Set down the records again. Every word and mark must match exactly.

- _Records for this task_:
.....
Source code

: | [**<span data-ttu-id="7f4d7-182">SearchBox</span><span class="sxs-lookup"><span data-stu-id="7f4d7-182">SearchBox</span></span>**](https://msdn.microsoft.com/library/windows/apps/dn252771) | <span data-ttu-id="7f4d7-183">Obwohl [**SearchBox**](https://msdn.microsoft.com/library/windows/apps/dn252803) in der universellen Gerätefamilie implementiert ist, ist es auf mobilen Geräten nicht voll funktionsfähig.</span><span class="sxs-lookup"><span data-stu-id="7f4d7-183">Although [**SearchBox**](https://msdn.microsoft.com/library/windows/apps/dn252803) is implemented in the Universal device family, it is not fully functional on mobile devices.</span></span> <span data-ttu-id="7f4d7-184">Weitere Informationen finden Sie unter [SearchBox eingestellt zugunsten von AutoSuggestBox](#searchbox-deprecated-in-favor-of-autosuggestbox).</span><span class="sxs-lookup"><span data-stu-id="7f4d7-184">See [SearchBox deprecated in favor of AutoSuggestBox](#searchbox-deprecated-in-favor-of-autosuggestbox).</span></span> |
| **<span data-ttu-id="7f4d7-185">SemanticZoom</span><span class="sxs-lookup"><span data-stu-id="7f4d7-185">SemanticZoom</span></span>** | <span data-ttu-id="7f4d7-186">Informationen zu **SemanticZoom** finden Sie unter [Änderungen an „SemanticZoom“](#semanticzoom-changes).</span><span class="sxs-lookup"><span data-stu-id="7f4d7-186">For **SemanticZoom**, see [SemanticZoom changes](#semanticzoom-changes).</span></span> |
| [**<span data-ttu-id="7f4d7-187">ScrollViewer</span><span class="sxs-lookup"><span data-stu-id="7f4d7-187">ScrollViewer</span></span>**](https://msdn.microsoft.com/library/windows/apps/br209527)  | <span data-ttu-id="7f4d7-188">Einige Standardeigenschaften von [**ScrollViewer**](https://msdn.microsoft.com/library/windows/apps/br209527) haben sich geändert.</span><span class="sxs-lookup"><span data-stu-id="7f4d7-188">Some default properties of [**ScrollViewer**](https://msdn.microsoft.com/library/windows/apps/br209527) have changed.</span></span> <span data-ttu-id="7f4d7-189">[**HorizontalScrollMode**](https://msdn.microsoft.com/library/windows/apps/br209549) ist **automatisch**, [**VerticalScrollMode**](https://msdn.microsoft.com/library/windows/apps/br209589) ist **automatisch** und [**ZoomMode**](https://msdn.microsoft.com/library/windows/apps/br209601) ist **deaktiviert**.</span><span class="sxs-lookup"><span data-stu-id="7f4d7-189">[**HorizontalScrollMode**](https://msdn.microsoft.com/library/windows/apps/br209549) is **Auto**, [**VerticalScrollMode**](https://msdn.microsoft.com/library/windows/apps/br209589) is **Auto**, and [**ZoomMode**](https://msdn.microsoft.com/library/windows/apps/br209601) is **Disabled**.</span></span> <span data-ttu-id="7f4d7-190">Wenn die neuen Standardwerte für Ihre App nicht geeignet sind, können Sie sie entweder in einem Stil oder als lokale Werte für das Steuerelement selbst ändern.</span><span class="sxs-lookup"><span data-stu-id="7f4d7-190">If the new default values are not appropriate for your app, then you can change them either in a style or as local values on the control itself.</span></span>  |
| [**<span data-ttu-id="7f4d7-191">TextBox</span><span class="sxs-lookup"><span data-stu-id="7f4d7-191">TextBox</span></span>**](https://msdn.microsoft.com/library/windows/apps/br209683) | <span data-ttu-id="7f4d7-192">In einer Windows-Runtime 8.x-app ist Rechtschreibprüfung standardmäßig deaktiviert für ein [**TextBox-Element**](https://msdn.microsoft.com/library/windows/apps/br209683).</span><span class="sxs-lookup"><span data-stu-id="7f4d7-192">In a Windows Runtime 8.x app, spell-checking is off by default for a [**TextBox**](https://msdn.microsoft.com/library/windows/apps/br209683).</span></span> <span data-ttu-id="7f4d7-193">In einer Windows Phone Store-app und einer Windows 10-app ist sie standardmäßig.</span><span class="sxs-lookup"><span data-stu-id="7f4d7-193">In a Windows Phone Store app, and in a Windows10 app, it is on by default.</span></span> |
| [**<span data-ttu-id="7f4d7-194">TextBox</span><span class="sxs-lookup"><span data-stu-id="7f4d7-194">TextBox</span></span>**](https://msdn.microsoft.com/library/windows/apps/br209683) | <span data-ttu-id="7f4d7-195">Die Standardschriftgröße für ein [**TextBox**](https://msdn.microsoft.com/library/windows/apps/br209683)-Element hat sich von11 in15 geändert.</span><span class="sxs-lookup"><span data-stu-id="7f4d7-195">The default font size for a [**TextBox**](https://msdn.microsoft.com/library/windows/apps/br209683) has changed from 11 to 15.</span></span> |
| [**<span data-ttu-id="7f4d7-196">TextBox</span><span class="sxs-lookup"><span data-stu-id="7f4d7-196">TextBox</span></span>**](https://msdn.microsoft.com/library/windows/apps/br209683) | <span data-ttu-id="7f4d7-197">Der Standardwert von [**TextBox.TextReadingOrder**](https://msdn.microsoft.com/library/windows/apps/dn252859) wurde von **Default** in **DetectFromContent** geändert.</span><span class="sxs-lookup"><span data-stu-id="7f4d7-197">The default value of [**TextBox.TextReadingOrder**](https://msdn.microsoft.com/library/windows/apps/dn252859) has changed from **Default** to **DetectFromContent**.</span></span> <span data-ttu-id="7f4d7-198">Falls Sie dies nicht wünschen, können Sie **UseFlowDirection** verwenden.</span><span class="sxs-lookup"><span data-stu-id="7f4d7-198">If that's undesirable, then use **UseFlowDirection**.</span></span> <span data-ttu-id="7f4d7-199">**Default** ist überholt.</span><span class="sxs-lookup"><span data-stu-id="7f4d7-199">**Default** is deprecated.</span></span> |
.....
- _Response to the task_:
Source code

: | [**<span data-ttu-id="7f4d7-182">SearchBox</span><span class="sxs-lookup"><span data-stu-id="7f4d7-182">SearchBox</span></span>**](https://msdn.microsoft.com/library/windows/apps/dn252771) | <span data-ttu-id="7f4d7-183">Obwohl [**SearchBox**](https://msdn.microsoft.com/library/windows/apps/dn252803) in der universellen Gerätefamilie implementiert ist, ist es auf mobilen Geräten nicht voll funktionsfähig.</span><span class="sxs-lookup"><span data-stu-id="7f4d7-183">Although [**SearchBox**](https://msdn.microsoft.com/library/windows/apps/dn252803) is implemented in the Universal device family, it is not fully functional on mobile devices.</span></span> <span data-ttu-id="7f4d7-184">Weitere Informationen finden Sie unter [SearchBox eingestellt zugunsten von AutoSuggestBox](#searchbox-deprecated-in-favor-of-autosuggestbox).</span><span class="sxs-lookup"><span data-stu-id="7f4d7-184">See [SearchBox deprecated in favor of AutoSuggestBox](#searchbox-deprecated-in-favor-of-autosuggestbox).</span></span> |
| **<span data-ttu-id="7f4d7-185">SemanticZoom</span><span class="sxs-lookup"><span data-stu-id="7f4d7-185">SemanticZoom</span></span>** | <span data-ttu-id="7f4d7-186">Informationen zu **SemanticZoom** finden Sie unter [Änderungen an „SemanticZoom“](#semanticzoom-changes).</span><span class="sxs-lookup"><span data-stu-id="7f4d7-186">For **SemanticZoom**, see [SemanticZoom changes](#semanticzoom-changes).</span></span> |
| [**<span data-ttu-id="7f4d7-187">ScrollViewer</span><span class="sxs-lookup"><span data-stu-id="7f4d7-187">ScrollViewer</span></span>**](https://msdn.microsoft.com/library/windows/apps/br209527)  | <span data-ttu-id="7f4d7-188">Einige Standardeigenschaften von [**ScrollViewer**](https://msdn.microsoft.com/library/windows/apps/br209527) haben sich geändert.</span><span class="sxs-lookup"><span data-stu-id="7f4d7-188">Some default properties of [**ScrollViewer**](https://msdn.microsoft.com/library/windows/apps/br209527) have changed.</span></span> <span data-ttu-id="7f4d7-189">[**HorizontalScrollMode**](https://msdn.microsoft.com/library/windows/apps/br209549) ist **automatisch**, [**VerticalScrollMode**](https://msdn.microsoft.com/library/windows/apps/br209589) ist **automatisch** und [**ZoomMode**](https://msdn.microsoft.com/library/windows/apps/br209601) ist **deaktiviert**.</span><span class="sxs-lookup"><span data-stu-id="7f4d7-189">[**HorizontalScrollMode**](https://msdn.microsoft.com/library/windows/apps/br209549) is **Auto**, [**VerticalScrollMode**](https://msdn.microsoft.com/library/windows/apps/br209589) is **Auto**, and [**ZoomMode**](https://msdn.microsoft.com/library/windows/apps/br209601) is **Disabled**.</span></span> <span data-ttu-id="7f4d7-190">Wenn die neuen Standardwerte für Ihre App nicht geeignet sind, können Sie sie entweder in einem Stil oder als lokale Werte für das Steuerelement selbst ändern.</span><span class="sxs-lookup"><span data-stu-id="7f4d7-190">If the new default values are not appropriate for your app, then you can change them either in a style or as local values on the control itself.</span></span>  |
| [**<span data-ttu-id="7f4d7-191">TextBox</span><span class="sxs-lookup"><span data-stu-id="7f4d7-191">TextBox</span></span>**](https://msdn.microsoft.com/library/windows/apps/br209683) | <span data-ttu-id="7f4d7-192">In einer Windows-Runtime 8.x-app ist Rechtschreibprüfung standardmäßig deaktiviert für ein [**TextBox-Element**](https://msdn.microsoft.com/library/windows/apps/br209683).</span><span class="sxs-lookup"><span data-stu-id="7f4d7-192">In a Windows Runtime 8.x app, spell-checking is off by default for a [**TextBox**](https://msdn.microsoft.com/library/windows/apps/br209683).</span></span> <span data-ttu-id="7f4d7-193">In einer Windows Phone Store-app und einer Windows 10-app ist sie standardmäßig.</span><span class="sxs-lookup"><span data-stu-id="7f4d7-193">In a Windows Phone Store app, and in a Windows10 app, it is on by default.</span></span> |
| [**<span data-ttu-id="7f4d7-194">TextBox</span><span class="sxs-lookup"><span data-stu-id="7f4d7-194">TextBox</span></span>**](https://msdn.microsoft.com/library/windows/apps/br209683) | <span data-ttu-id="7f4d7-195">Die Standardschriftgröße für ein [**TextBox**](https://msdn.microsoft.com/library/windows/apps/br209683)-Element hat sich von11 in15 geändert.</span><span class="sxs-lookup"><span data-stu-id="7f4d7-195">The default font size for a [**TextBox**](https://msdn.microsoft.com/library/windows/apps/br209683) has changed from 11 to 15.</span></span> |
| [**<span data-ttu-id="7f4d7-196">TextBox</span><span class="sxs-lookup"><span data-stu-id="7f4d7-196">TextBox</span></span>**](https://msdn.microsoft.com/library/windows/apps/br209683) | <span data-ttu-id="7f4d7-197">Der Standardwert von [**TextBox.TextReadingOrder**](https://msdn.microsoft.com/library/windows/apps/dn252859) wurde von **Default** in **DetectFromContent** geändert.</span><span class="sxs-lookup"><span data-stu-id="7f4d7-197">The default value of [**TextBox.TextReadingOrder**](https://msdn.microsoft.com/library/windows/apps/dn252859) has changed from **Default** to **DetectFromContent**.</span></span> <span data-ttu-id="7f4d7-198">Falls Sie dies nicht wünschen, können Sie **UseFlowDirection** verwenden.</span><span class="sxs-lookup"><span data-stu-id="7f4d7-198">If that's undesirable, then use **UseFlowDirection**.</span></span> <span data-ttu-id="7f4d7-199">**Default** ist überholt.</span><span class="sxs-lookup"><span data-stu-id="7f4d7-199">**Default** is deprecated.</span></span> |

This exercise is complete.